CUDA OOM on batch size 1 (batch norm)

Question

CUDA OOM on batch size 1 (batch norm)

avinashkaur93 opened this issue 5 years ago · comments

Hi @Duankaiwen
I replicated your code and ran several experiments successfully on the COCO dataset using the following env: PyTorch 1.0.0, CUDA: 10.1.168. gcc=5.4.0

On the same environment, with my own dataset, I get a CUDA OOM (single GPU, batch size = 1). My input image size is the same [511, 511]. The training does run for about ~400 steps before it suddenly shows OOM. There's no steady increase in the GPU memory, so this couldn't be any memory leakage as well.

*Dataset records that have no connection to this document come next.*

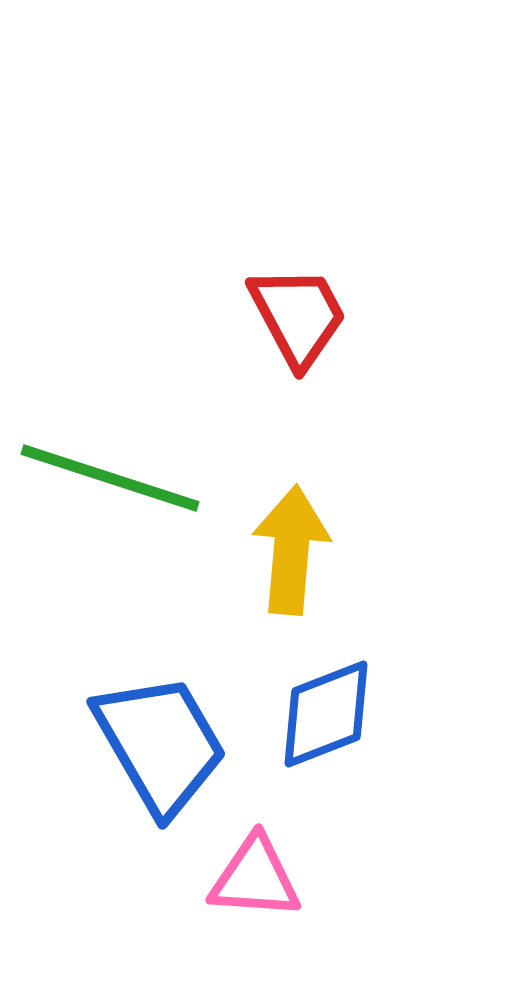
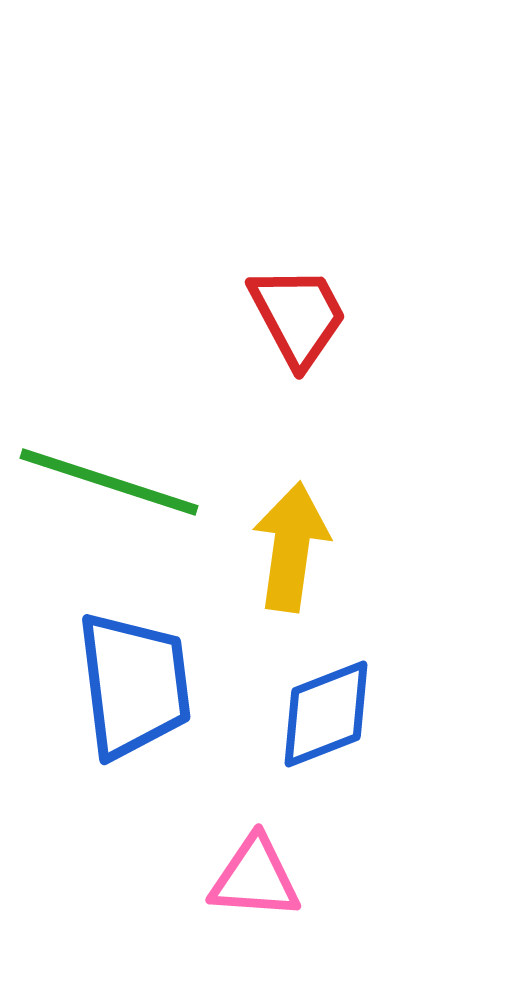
green line: moved 1 px left, 4 px down
yellow arrow: moved 3 px up; rotated 3 degrees clockwise
blue trapezoid: moved 26 px left, 59 px up; rotated 23 degrees clockwise
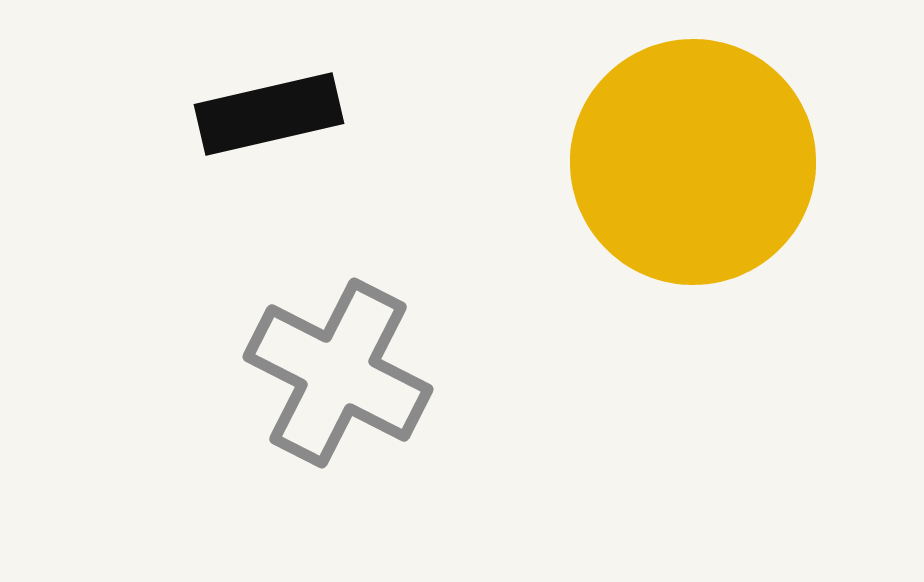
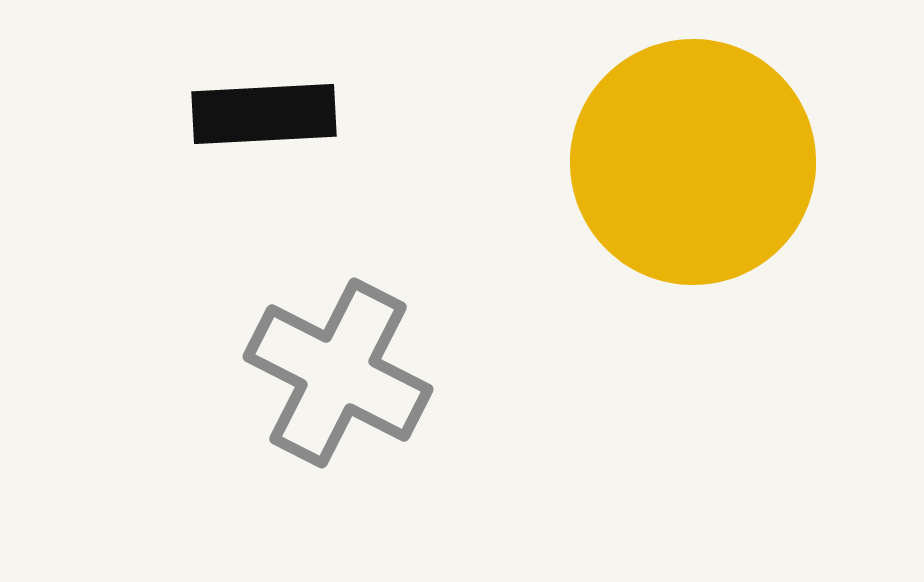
black rectangle: moved 5 px left; rotated 10 degrees clockwise
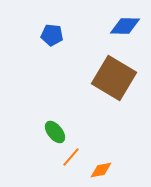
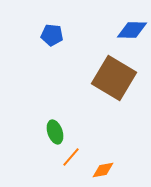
blue diamond: moved 7 px right, 4 px down
green ellipse: rotated 20 degrees clockwise
orange diamond: moved 2 px right
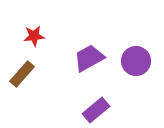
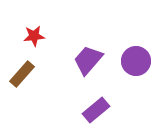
purple trapezoid: moved 1 px left, 2 px down; rotated 20 degrees counterclockwise
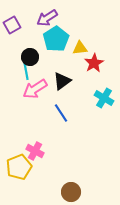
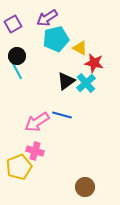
purple square: moved 1 px right, 1 px up
cyan pentagon: rotated 20 degrees clockwise
yellow triangle: rotated 35 degrees clockwise
black circle: moved 13 px left, 1 px up
red star: rotated 30 degrees counterclockwise
cyan line: moved 9 px left; rotated 18 degrees counterclockwise
black triangle: moved 4 px right
pink arrow: moved 2 px right, 33 px down
cyan cross: moved 18 px left, 15 px up; rotated 18 degrees clockwise
blue line: moved 1 px right, 2 px down; rotated 42 degrees counterclockwise
pink cross: rotated 12 degrees counterclockwise
brown circle: moved 14 px right, 5 px up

Here's the complete log trace and config:
log.txt

Last few lines of the log:

File "/mnt/dfs/avinashk/CenterNet/CenterNet-owndata-tensorboard/CenterNet/models/py_utils/utils.py", line 15, in forward
bn = self.bn(conv)
File "/home/avinashk/miniconda3/envs/CenterNet-PT10-TF/lib/python3.6/site-packages/torch/nn/modules/module.py", line 489, in call
result = self.forward(*input, **kwargs)
File "/home/avinashk/miniconda3/envs/CenterNet-PT10-TF/lib/python3.6/site-packages/torch/nn/modules/batchnorm.py", line 76, in forward
exponential_average_factor, self.eps)
File "/home/avinashk/miniconda3/envs/CenterNet-PT10-TF/lib/python3.6/site-packages/torch/nn/functional.py", line 1623, in batch_norm
training, momentum, eps, torch.backends.cudnn.enabled
RuntimeError: CUDA out of memory. Tried to allocate 3.71 GiB (GPU 0; 10.92 GiB total capacity; 7.31 GiB already allocated; 2.67 GiB free; 25.91 MiB cached)

Mainly it is the error in batch norm that confuses me. I'm a Tensorflow user and fairly new to PyTorch. Any help would be appreciated.